Employers should take into consideration that an active shooter is usually going to have one thing in mind: cause as many casualties as he/she can until stopped. Active shooters will generally not negotiate because his or her agenda is one thing, to cause casualties. Once confronted by someone who can stop them, most active shooters will commit suicide. A typical active shooter scenario is over in ten to fifteen minutes.
Historically, clients and/or customers constitute almost half of the active shooters in the workplace. These people usually know the layout of the building, where employees are likely to be located, such as a conference room or break room, and they are aware of the planned escape routes. Thus, your emergency action plan must be tailored to each specific work location and to employee needs and evacuation routes.
The emergency action plan needs to be communicated to employees with training on what to do, how to report an incident, whom to report to, and what red flags to be aware of throughout their daily work environment. Employees should be encouraged to report a situation that may seem out of the ordinary or out of place. Employers should develop a code that will notify all employees of a situation developing without alerting the shooter. This code should be communicated to all employees during training, it should be simple to use, and sound like a routine communication in the work place. The code simply could be asking “Alice, please call Reception” or “Alice, please report to Conference Room 3”, so long as no employee is named Alice or there is no Conference Room 3.
Employers should develop the following response policies once the code has been announced:
Run: If employees are able to evacuate depending upon the situation they must leave all personal items behind and be vigilant to watch for any danger along the evacuation route (remember that the shooter may be familiar with the routes already set in place and could be waiting for evacuating employees at the exit point). Employees should leave their cell phones in their pocket and keep their hands visible at all times so law enforcement may see evacuating employees are not hiding anything or holding a weapon.
Hide: Employees choosing to hide must turn off or silence their cell phones and stay quiet. If an employee chooses to text friends or family to have them alert the authorities, the employee should have a code word previously set up to let them know there is a legitimate emergency and that they should not call the employee back. Hiding places must be inconspicuous, out of the active shooter’s view, and provide physical protection if shots are fired in the employee’s direction (e.g., locating a bathroom and locking the door, staying as low to the floor as possible and remaining quiet and motionless). Employees should try to blockade the door with heavy furniture to prevent the shooter from entering the hiding place.
Fight: Employees should remain calm, try to dial 911 and alert police to the shooter’s location, or if they cannot speak, simply leave the line open and allow the 911 dispatcher to listen. Employees should only take action against the shooter when they believe their lives are in imminent danger. Employees may attempt to incapacitate or disrupt the shooter by throwing items and improvising weapons, yelling, acting as aggressively as possible against the shooter, or commit themselves to defensive physical actions. Employees should remember that anything and everything can become a weapon in this type of situation. They should not worry about any possible harm to the shooter.

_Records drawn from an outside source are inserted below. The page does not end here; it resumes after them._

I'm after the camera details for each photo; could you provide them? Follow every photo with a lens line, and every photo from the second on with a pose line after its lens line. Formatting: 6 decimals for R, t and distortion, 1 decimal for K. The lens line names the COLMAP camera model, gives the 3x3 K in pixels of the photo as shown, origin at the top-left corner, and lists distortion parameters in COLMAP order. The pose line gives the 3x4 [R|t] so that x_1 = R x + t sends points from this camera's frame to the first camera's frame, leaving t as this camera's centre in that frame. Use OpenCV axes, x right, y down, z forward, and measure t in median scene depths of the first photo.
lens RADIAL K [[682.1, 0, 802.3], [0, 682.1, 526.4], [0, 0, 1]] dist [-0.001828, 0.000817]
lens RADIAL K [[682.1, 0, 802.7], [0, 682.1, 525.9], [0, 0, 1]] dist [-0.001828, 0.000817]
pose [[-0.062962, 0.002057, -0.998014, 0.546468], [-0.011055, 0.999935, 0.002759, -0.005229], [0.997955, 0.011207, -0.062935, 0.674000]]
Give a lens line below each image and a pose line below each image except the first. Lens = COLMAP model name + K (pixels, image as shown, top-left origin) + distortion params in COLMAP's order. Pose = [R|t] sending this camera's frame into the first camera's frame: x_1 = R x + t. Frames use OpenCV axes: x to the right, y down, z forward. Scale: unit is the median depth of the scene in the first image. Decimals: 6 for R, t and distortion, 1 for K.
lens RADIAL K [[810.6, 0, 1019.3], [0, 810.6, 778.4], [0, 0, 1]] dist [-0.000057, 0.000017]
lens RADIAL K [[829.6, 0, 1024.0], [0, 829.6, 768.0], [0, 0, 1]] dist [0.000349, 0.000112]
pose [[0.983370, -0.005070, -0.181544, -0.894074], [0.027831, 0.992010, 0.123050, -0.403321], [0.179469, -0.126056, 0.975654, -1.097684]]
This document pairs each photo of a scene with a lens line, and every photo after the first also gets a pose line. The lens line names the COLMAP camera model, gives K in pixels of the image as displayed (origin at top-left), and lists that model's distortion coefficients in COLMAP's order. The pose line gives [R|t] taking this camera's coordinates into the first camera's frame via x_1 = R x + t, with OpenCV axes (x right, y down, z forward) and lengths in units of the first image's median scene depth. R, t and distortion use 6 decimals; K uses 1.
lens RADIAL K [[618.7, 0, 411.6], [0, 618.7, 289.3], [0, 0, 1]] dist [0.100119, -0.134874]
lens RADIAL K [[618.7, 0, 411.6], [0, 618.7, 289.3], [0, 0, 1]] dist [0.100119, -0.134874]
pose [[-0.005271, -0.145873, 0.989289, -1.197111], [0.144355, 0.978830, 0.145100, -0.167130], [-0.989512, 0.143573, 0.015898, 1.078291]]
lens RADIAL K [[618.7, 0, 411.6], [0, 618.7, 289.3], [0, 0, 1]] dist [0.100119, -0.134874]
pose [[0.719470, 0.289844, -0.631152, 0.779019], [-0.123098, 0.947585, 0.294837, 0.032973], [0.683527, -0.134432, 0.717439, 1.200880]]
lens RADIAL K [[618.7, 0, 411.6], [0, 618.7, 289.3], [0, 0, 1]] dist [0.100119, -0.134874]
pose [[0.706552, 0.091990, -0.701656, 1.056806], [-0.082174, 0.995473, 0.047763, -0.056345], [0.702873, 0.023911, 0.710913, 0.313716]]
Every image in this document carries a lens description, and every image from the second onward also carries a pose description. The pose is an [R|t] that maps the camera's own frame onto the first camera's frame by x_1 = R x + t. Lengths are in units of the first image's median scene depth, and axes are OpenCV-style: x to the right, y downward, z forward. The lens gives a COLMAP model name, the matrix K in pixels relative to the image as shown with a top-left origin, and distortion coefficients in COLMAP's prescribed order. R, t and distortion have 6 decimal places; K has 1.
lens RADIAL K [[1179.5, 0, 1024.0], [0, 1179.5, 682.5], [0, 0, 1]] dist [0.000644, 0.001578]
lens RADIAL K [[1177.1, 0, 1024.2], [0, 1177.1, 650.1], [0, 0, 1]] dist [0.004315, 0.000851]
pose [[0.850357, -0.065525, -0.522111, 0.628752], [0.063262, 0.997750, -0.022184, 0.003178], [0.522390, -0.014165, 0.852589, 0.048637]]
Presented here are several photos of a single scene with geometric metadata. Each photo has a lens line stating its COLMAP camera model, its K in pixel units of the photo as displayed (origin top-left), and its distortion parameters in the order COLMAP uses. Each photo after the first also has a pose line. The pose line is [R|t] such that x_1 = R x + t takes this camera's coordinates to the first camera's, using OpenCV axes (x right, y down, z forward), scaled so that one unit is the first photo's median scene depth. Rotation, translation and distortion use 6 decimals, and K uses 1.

An emergency action plan must include a law enforcement response. This portion of the plan should instruct employees to remain calm and follow officers’ instructions. Law enforcement officers have only one thing in mind when responding to an active shooter situation, to stop the violence. Employees must put down any items they are holding because if a law enforcement officer sees someone clutching a cell phone (a potential triggering device) or clutching a large bag, they will treat that person as a potential threat or suspicious person because the officer does not know what the shooter looks like or if the shooter is acting alone. Employees should keep their hands visable at all times and avoid making quick movements toward the officers. If an officer sees someone running towards them, they must make a split-second decision to determine whether or not those people are trying to harm them, and they may guess wrong, leading to unnecessary casualties. Once the shooter is stopped or has been apprehended, law enforcement will then begin to provide aid and help victims. Employees should notify a representative of the business once he or she has evacuated the premises.
The most important thing that employers can do is be proactive when combating workplace violence. This includes having an emergency action plan in place and communicating that plan and training employees on what to do if the unimaginable happens. Although an emergency action plan may not stop violence from intruding on your work environment, it will surely increase the odds and provide your employees with a better chance of surviving an active shooter situation.